• [Task goal]
When transcribing the entries, keep each one exactly as it is.

• [Data for analysis]

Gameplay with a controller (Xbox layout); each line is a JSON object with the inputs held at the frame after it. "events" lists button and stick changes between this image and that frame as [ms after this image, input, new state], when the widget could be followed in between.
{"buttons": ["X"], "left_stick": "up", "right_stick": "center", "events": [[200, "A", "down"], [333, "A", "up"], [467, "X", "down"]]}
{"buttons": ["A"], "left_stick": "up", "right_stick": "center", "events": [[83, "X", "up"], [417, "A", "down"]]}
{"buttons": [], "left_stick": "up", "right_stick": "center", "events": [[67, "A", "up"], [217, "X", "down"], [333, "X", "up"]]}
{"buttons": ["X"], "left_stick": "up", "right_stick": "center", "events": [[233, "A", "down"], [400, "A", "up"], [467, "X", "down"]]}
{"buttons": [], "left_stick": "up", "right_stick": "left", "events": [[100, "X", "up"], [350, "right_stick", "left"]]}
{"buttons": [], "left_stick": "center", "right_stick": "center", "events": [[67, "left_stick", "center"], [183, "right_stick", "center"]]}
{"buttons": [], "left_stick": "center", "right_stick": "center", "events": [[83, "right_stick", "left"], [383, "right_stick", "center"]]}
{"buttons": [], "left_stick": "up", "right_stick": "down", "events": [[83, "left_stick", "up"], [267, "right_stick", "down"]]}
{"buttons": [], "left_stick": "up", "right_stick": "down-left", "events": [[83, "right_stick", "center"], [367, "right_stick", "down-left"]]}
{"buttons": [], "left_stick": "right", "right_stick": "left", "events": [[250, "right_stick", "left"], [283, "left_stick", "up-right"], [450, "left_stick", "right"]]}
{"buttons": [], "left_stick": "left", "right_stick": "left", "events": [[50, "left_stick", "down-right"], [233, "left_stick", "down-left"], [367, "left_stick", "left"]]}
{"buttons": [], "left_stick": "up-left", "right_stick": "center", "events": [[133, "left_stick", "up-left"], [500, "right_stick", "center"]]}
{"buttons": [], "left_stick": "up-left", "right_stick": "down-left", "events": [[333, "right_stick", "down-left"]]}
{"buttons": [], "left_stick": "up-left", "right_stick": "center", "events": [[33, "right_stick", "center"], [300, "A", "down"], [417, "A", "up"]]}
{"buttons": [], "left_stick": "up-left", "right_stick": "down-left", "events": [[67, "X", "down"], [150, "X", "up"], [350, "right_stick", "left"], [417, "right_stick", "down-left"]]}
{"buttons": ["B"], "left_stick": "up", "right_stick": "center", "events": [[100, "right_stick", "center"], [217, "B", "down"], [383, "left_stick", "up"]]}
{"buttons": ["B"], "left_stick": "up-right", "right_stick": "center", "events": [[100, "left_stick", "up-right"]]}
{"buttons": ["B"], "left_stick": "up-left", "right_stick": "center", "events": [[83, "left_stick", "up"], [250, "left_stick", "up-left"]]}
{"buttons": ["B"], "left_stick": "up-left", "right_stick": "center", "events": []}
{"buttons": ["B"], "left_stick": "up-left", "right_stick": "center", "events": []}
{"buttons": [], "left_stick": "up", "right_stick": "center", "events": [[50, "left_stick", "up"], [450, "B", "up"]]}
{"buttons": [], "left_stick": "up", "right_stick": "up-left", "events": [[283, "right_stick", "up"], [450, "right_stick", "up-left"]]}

• [Solution]
Gameplay with a controller (Xbox layout); each line is a JSON object with the inputs held at the frame after it. "events" lists button and stick changes between this image and that frame as [ms after this image, input, new state], when the widget could be followed in between.
{"buttons": ["X"], "left_stick": "up", "right_stick": "center", "events": [[200, "A", "down"], [333, "A", "up"], [467, "X", "down"]]}
{"buttons": ["A"], "left_stick": "up", "right_stick": "center", "events": [[83, "X", "up"], [417, "A", "down"]]}
{"buttons": [], "left_stick": "up", "right_stick": "center", "events": [[67, "A", "up"], [217, "X", "down"], [333, "X", "up"]]}
{"buttons": ["X"], "left_stick": "up", "right_stick": "center", "events": [[233, "A", "down"], [400, "A", "up"], [467, "X", "down"]]}
{"buttons": [], "left_stick": "up", "right_stick": "left", "events": [[100, "X", "up"], [350, "right_stick", "left"]]}
{"buttons": [], "left_stick": "center", "right_stick": "center", "events": [[67, "left_stick", "center"], [183, "right_stick", "center"]]}
{"buttons": [], "left_stick": "center", "right_stick": "center", "events": [[83, "right_stick", "left"], [383, "right_stick", "center"]]}
{"buttons": [], "left_stick": "up", "right_stick": "down", "events": [[83, "left_stick", "up"], [267, "right_stick", "down"]]}
{"buttons": [], "left_stick": "up", "right_stick": "down-left", "events": [[83, "right_stick", "center"], [367, "right_stick", "down-left"]]}
{"buttons": [], "left_stick": "right", "right_stick": "left", "events": [[250, "right_stick", "left"], [283, "left_stick", "up-right"], [450, "left_stick", "right"]]}
{"buttons": [], "left_stick": "left", "right_stick": "left", "events": [[50, "left_stick", "down-right"], [233, "left_stick", "down-left"], [367, "left_stick", "left"]]}
{"buttons": [], "left_stick": "up-left", "right_stick": "center", "events": [[133, "left_stick", "up-left"], [500, "right_stick", "center"]]}
{"buttons": [], "left_stick": "up-left", "right_stick": "down-left", "events": [[333, "right_stick", "down-left"]]}
{"buttons": [], "left_stick": "up-left", "right_stick": "center", "events": [[33, "right_stick", "center"], [300, "A", "down"], [417, "A", "up"]]}
{"buttons": [], "left_stick": "up-left", "right_stick": "down-left", "events": [[67, "X", "down"], [150, "X", "up"], [350, "right_stick", "left"], [417, "right_stick", "down-left"]]}
{"buttons": ["B"], "left_stick": "up", "right_stick": "center", "events": [[100, "right_stick", "center"], [217, "B", "down"], [383, "left_stick", "up"]]}
{"buttons": ["B"], "left_stick": "up-right", "right_stick": "center", "events": [[100, "left_stick", "up-right"]]}
{"buttons": ["B"], "left_stick": "up-left", "right_stick": "center", "events": [[83, "left_stick", "up"], [250, "left_stick", "up-left"]]}
{"buttons": ["B"], "left_stick": "up-left", "right_stick": "center", "events": []}
{"buttons": ["B"], "left_stick": "up-left", "right_stick": "center", "events": []}
{"buttons": [], "left_stick": "up", "right_stick": "center", "events": [[50, "left_stick", "up"], [450, "B", "up"]]}
{"buttons": [], "left_stick": "up", "right_stick": "up-left", "events": [[283, "right_stick", "up"], [450, "right_stick", "up-left"]]}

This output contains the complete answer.